● Text passage:

————————

Faced with critically low foreign exchange reserves, Sri Lankan Government on Tuesday announced that the country will default on its external debt of around $51 billion pending a bailout package from the International Monetary Fund.
A statement from the finance ministry said it shall be the policy of the Sri Lankan government to suspend normal debt servicing ..shall apply to amounts of affected debts outstanding on April 12, 2022. The policy shall be in effect for all international bonds, all bilateral loans excluding swaps between the Central Bank and a foreign central bank, all loans with commercial banks and institutional lenders, it said.
The debt servicing suspension will be in force for an interim period pending an orderly and consensual restructuring consistent with the proposed arrangement with the IMF. The government in January resisted calls for debt default to pay for its imports.
Since then, the economic crisis has been aggravated by a shortage of food, gas and electricity. People carry out protests throughout the country blaming the government for its mishandling of the economic crisis caused by the forex crisis.
Sri Lanka's external debt servicing obligations were thought to be over USD 6 billion.

————————

● Task set:
• 1. Please copy the passage of the article on Sri Lanka's debt default word for word, from "Since then, the" up to and including "the forex crisis.".
• 2. According to the article on Sri Lanka's debt default, on what date are the affected debts counted as outstanding under the suspension policy?
• 3. Extend the article on Sri Lanka's debt default by writing what comes after its final sentence.

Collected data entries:
————————

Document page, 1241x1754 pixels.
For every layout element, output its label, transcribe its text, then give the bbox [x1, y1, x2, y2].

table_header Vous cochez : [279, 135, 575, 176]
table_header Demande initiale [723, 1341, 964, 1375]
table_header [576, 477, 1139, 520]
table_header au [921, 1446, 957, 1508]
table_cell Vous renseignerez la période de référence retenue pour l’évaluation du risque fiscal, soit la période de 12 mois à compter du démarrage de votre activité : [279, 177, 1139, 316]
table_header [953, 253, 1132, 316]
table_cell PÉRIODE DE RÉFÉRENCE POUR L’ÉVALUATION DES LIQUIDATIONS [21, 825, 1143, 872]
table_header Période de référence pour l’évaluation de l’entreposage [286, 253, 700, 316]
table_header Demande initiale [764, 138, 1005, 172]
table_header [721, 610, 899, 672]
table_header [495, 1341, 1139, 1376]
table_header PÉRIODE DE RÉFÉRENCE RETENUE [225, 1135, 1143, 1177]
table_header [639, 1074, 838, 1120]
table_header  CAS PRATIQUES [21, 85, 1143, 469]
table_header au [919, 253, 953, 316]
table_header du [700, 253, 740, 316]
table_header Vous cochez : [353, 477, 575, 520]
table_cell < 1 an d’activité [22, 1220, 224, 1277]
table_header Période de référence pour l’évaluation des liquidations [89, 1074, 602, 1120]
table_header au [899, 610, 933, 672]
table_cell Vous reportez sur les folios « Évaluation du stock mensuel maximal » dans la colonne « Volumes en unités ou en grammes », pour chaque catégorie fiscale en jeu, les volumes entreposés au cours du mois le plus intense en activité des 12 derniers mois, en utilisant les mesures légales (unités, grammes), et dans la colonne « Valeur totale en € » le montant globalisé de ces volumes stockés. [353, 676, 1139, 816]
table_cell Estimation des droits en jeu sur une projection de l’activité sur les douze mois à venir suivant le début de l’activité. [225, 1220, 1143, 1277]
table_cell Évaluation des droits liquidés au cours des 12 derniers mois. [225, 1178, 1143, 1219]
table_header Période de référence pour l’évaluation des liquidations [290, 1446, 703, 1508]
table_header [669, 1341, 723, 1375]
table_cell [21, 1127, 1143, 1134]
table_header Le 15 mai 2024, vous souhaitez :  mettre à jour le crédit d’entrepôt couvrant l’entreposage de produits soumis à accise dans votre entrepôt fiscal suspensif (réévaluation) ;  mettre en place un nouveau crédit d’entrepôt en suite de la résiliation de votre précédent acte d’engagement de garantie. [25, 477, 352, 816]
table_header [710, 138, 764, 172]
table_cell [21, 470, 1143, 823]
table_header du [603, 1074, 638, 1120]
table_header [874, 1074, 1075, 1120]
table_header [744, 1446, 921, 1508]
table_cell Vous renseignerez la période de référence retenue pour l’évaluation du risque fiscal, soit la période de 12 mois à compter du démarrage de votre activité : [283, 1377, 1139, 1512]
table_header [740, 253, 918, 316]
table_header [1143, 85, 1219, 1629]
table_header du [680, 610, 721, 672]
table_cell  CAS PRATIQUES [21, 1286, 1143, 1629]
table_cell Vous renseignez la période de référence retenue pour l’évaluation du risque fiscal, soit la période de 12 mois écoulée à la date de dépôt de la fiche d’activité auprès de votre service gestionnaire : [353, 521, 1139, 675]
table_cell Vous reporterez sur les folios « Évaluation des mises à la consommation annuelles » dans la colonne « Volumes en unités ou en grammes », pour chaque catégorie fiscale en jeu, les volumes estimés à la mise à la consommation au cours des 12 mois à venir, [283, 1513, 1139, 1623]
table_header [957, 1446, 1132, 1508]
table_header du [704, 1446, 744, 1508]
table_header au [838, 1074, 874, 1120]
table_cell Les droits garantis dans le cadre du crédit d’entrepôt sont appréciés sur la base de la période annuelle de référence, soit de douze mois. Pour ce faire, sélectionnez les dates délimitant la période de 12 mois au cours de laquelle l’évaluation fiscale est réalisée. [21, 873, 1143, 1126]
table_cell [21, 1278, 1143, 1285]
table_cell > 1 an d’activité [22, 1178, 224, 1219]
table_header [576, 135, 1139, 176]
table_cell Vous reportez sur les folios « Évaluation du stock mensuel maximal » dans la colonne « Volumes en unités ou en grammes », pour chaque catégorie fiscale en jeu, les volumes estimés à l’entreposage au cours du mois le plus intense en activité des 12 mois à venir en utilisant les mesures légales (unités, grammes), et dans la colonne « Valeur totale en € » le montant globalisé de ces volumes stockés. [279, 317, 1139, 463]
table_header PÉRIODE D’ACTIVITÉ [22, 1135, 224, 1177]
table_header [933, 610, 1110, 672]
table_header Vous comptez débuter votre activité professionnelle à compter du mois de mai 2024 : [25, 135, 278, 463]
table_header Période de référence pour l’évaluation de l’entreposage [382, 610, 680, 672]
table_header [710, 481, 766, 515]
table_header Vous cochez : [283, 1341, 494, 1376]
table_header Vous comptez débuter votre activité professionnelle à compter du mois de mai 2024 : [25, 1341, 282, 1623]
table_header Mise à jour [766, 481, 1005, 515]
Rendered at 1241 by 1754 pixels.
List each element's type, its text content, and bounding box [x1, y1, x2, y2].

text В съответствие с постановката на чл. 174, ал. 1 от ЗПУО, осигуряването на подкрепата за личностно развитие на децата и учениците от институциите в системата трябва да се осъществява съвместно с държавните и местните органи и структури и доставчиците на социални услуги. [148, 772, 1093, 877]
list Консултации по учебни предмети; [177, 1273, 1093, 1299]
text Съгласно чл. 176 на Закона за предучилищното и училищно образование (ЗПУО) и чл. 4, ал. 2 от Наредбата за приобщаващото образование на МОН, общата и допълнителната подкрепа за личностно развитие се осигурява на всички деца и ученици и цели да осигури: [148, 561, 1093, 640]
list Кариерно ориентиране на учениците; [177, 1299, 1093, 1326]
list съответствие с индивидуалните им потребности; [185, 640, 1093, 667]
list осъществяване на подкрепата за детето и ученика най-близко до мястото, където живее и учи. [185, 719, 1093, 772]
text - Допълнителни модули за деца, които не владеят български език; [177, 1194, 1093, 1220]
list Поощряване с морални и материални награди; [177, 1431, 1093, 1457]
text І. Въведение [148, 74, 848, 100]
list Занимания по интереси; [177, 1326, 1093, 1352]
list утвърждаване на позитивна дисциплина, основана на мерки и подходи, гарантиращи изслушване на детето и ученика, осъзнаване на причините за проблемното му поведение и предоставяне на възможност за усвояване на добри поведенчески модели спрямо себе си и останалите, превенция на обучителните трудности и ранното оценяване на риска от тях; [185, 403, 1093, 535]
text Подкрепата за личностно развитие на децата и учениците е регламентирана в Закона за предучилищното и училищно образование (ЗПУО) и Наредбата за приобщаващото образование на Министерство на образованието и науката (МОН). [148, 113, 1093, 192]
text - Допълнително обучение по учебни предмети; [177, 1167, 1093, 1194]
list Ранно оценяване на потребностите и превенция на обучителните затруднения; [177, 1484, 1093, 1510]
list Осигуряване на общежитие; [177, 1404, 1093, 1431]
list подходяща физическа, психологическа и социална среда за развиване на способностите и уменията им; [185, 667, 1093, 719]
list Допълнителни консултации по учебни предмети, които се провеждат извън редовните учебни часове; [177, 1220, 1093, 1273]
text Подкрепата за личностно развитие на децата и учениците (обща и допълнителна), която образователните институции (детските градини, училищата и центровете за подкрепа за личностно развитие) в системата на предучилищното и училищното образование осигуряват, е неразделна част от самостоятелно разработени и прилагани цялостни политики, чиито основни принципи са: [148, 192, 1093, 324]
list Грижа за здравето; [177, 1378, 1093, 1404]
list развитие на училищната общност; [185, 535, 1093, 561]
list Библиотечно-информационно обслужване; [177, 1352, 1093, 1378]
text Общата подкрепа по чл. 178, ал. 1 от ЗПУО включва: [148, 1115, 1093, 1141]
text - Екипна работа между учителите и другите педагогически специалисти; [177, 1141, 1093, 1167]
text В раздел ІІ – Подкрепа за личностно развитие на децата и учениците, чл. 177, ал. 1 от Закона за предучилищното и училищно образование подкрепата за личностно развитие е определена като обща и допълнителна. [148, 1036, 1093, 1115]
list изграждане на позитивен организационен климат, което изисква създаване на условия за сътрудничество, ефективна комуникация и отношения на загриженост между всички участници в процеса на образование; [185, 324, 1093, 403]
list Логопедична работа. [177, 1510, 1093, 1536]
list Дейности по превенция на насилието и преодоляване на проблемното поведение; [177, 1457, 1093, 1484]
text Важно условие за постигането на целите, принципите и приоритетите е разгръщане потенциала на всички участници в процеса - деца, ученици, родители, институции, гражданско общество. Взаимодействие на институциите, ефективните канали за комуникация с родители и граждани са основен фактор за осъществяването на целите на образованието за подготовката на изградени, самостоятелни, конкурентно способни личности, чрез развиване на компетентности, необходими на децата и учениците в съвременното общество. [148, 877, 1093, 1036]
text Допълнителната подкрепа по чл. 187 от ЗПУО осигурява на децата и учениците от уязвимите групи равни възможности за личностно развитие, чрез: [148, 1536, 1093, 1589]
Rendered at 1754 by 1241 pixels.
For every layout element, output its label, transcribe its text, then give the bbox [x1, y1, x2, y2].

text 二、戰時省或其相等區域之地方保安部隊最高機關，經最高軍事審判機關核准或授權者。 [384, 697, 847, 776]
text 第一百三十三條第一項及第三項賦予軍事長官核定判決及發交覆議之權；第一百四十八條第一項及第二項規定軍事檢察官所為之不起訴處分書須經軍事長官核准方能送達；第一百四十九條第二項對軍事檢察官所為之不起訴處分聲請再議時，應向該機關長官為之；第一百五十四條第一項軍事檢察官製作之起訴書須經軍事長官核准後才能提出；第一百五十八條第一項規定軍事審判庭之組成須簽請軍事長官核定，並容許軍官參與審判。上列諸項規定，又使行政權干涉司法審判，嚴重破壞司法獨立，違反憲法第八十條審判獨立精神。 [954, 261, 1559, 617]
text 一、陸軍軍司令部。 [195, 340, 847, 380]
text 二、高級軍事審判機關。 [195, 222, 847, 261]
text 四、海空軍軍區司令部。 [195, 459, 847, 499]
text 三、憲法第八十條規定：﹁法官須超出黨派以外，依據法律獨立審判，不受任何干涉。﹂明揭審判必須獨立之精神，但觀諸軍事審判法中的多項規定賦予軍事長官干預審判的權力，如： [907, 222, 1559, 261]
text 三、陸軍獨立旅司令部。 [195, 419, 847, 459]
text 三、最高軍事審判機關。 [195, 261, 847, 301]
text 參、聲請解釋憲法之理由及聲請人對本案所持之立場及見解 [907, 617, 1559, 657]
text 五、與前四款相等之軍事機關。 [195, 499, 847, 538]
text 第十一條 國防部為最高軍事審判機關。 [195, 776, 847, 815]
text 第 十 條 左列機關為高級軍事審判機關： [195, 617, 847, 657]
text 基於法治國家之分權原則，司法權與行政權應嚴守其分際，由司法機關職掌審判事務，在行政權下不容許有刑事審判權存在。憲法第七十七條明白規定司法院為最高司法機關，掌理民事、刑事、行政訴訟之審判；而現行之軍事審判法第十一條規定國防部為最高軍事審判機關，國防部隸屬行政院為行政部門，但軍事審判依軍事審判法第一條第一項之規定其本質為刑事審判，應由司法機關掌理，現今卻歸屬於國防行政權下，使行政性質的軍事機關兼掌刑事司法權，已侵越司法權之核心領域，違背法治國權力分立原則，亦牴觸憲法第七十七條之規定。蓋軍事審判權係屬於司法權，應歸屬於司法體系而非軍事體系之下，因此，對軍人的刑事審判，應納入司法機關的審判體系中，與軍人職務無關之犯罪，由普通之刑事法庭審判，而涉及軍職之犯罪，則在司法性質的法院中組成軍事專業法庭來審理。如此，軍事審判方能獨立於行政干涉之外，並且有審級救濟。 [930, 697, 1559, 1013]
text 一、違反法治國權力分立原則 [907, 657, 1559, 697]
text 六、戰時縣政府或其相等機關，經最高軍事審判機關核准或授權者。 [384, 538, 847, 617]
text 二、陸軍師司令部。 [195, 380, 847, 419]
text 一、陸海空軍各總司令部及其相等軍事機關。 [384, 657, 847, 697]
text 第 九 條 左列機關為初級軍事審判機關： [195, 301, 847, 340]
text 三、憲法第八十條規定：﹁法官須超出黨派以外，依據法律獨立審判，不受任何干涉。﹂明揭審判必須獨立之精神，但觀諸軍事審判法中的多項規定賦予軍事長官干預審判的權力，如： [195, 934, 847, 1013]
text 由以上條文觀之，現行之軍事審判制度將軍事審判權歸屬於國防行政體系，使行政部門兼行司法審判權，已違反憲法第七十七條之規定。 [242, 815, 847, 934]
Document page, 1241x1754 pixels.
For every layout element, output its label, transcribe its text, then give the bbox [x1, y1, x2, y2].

————————

● Responses by item number:
• 1.
Since then, the economic crisis has been aggravated by a shortage of food, gas and electricity. People carry out protests throughout the country blaming the government for its mishandling of the economic crisis caused by the forex crisis.

• 2. April 12, 2022.

• 3.
In January, a USD 500 million sovereign bond payment was settled. In July another one-billion-dollar payment becomes due.
WA Wijewardena, ex-deputy governor of the Central Bank, said the government was left with very low forex reserves and hence no available options.Yet the policy to suspend debt servicing could be reversed after an agreement with the IMF. Sri Lanka is facing its worst economic crisis since gaining independence from the UK in 1948.
People have been protesting for weeks over lengthy power cuts and shortage of fuel, food and other daily essentials. They are demanding the resignation of the president. President Gotabaya Rajapaksa has defended his government's actions, saying the foreign exchange crisis was not his making and the economic downturn was largely pandemic driven by the island nation's tourism revenue and inward remittances waning.
In this situation, two dissident members who had resigned over the government's handling of the current economic crisis have returned to the party fold, even as widespread anti-government protests continued for the fourth day in Sri Lanka on Tuesday.
The members, including Shantha Bandara who is from former President Maithripala Sirisena's Sri Lanka Freedom Party (SLFP), took oaths as state ministers, days after they had resigned from their positions to protest the government's economic mismanagement.
Last week the entire Sri Lankan cabinet resigned apart from Prime Minister Mahinda Rajapaksa at a time when the country was facing its worst economic crisis.
President Gotabaya Rajapaksa and his elder brother, Prime Minister Mahinda, continue to hold power in Sri Lanka, despite their politically powerful family that has been in power for most of the past two decades being the focus of public ire. Five other family members are lawmakers, three of whom resigned as ministers last Sunday.